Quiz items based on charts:
★ ★ ★ ★ ★

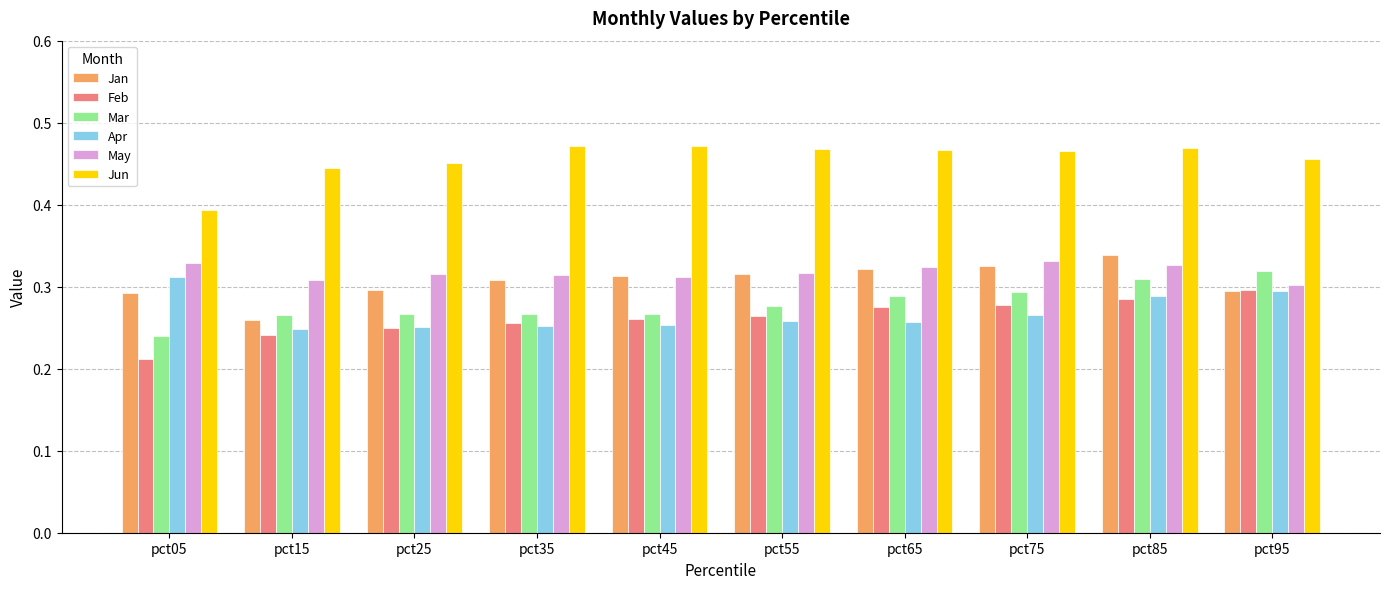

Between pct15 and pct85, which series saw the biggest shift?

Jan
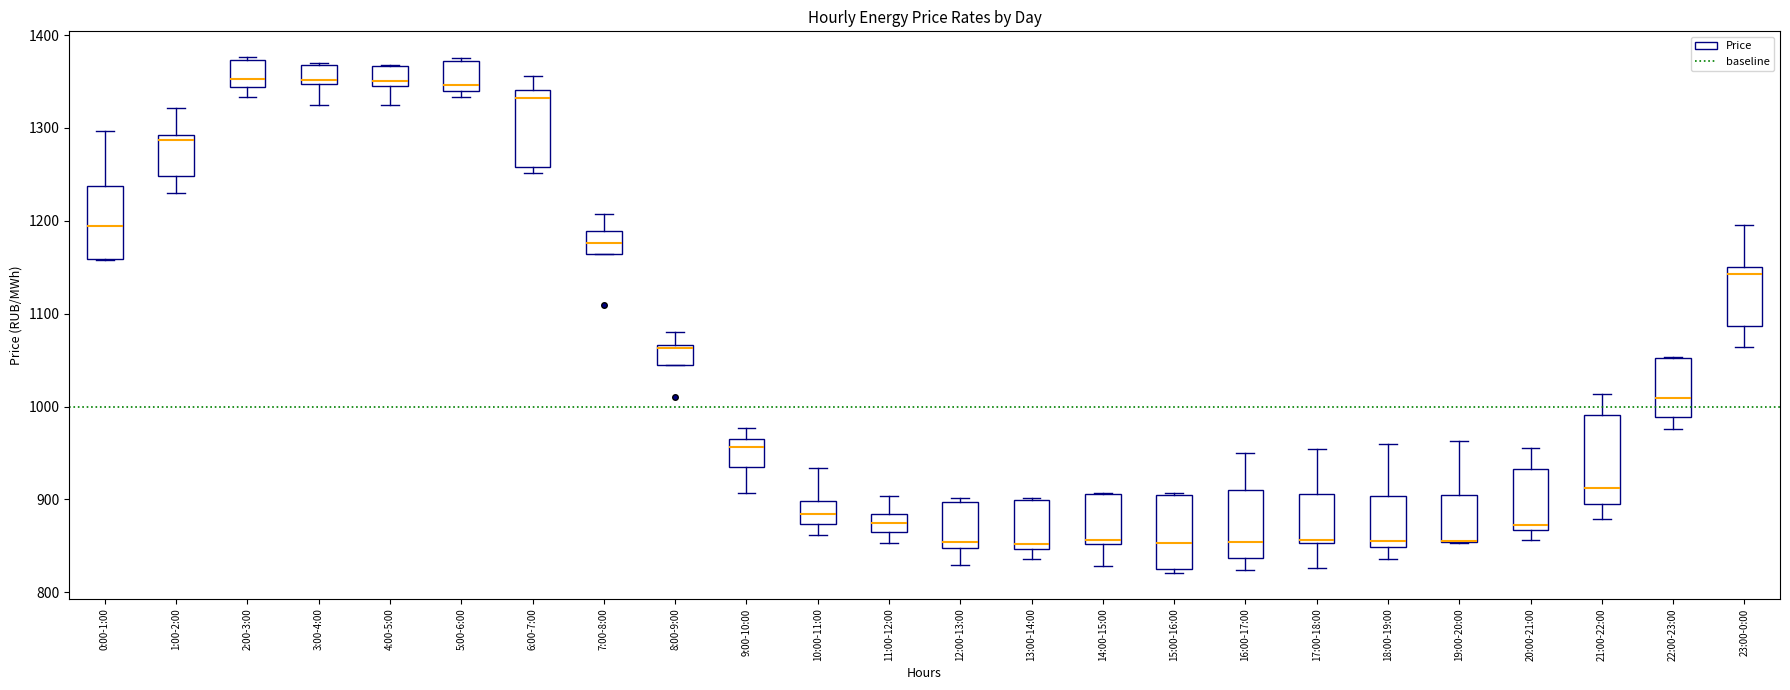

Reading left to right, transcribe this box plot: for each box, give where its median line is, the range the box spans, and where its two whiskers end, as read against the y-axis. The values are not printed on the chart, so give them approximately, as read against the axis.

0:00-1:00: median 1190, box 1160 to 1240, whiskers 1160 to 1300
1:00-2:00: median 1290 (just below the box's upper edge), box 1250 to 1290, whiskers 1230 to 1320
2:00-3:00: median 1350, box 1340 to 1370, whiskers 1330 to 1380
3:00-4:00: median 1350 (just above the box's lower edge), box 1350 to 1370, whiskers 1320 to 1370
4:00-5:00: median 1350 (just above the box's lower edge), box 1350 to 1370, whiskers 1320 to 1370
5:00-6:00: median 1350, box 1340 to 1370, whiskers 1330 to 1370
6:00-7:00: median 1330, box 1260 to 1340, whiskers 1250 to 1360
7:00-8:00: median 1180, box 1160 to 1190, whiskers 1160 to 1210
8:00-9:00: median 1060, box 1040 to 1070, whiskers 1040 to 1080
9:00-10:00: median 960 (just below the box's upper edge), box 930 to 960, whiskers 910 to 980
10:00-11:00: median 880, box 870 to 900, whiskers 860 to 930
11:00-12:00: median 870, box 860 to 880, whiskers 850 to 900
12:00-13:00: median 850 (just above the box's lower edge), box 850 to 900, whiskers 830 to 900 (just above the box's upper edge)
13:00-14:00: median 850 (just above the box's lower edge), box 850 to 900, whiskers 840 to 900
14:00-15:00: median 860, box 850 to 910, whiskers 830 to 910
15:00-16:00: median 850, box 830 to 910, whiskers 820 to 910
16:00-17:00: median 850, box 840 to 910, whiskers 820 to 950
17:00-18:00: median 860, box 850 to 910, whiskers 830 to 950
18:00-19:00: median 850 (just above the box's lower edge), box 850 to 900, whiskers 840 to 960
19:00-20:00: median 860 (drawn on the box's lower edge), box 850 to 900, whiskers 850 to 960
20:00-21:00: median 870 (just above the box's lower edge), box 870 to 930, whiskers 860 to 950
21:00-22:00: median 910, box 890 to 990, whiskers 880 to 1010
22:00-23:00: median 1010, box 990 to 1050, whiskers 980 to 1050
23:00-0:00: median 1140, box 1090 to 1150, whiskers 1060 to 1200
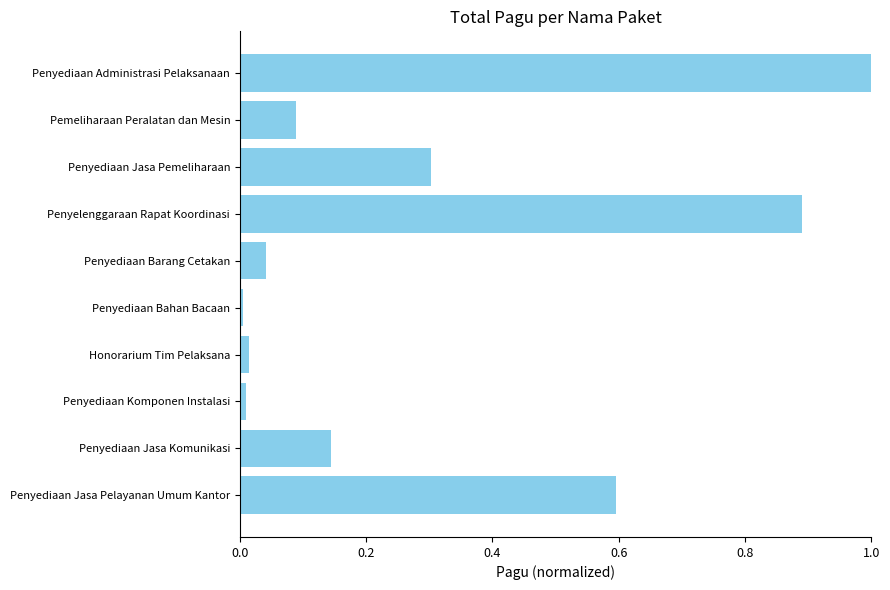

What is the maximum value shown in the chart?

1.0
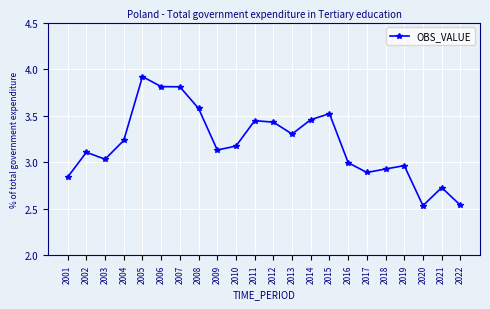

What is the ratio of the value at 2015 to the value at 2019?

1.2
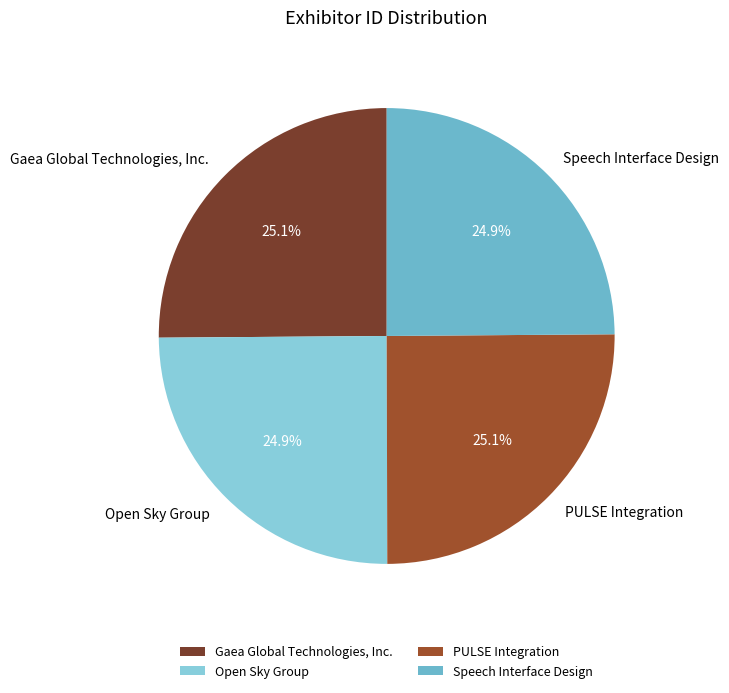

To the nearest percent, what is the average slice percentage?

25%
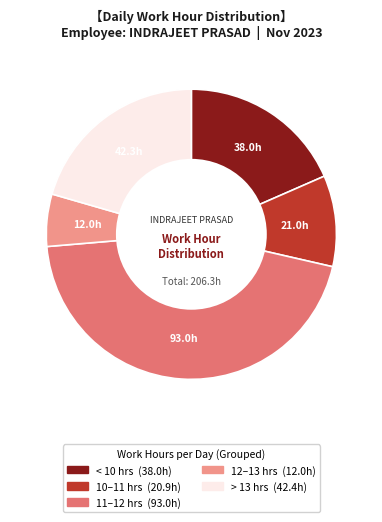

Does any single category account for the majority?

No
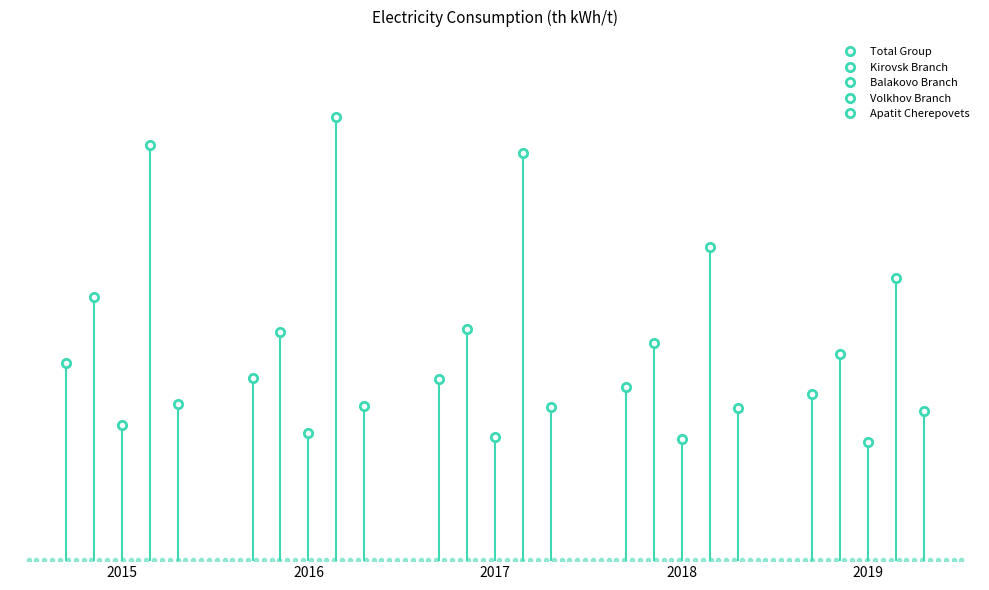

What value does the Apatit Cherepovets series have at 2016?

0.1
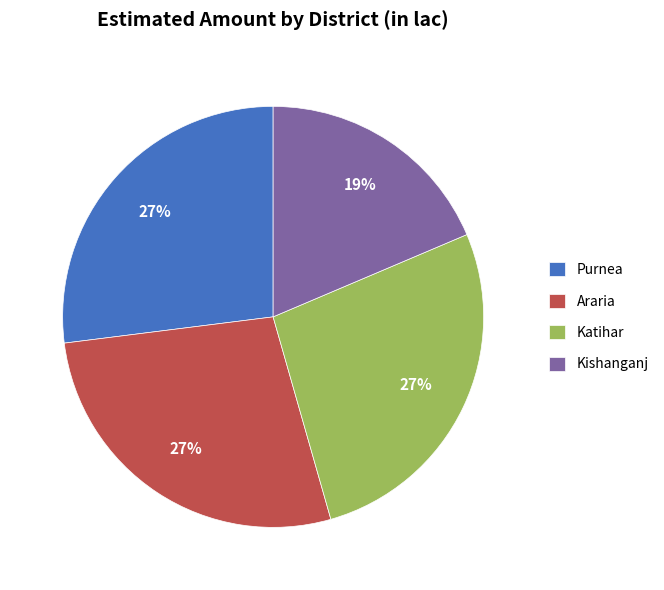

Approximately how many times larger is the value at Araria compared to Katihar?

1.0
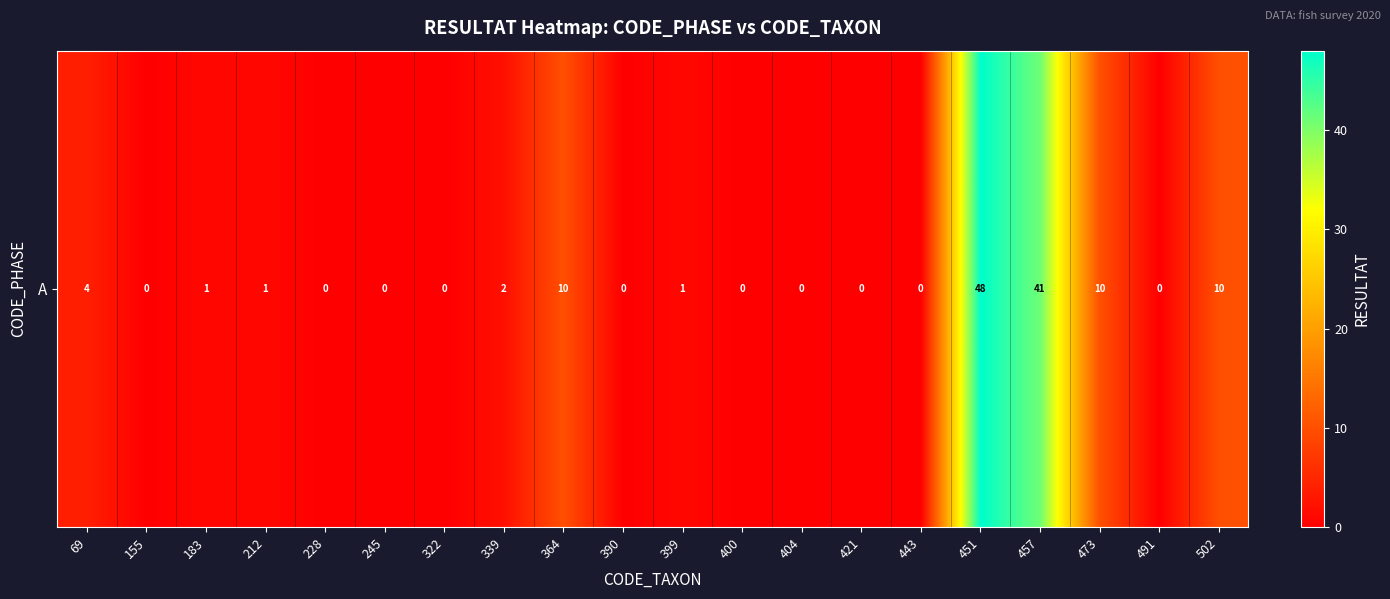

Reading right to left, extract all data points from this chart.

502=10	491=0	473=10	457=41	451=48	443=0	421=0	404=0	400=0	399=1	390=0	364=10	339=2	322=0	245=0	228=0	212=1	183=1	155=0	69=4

★ ★ ★ ★ ★

▸ Task description
Show every line from the entries above that contains the word "below".

▸ Exercise response
1:00-2:00: median 1290 (just below the box's upper edge), box 1250 to 1290, whiskers 1230 to 1320
9:00-10:00: median 960 (just below the box's upper edge), box 930 to 960, whiskers 910 to 980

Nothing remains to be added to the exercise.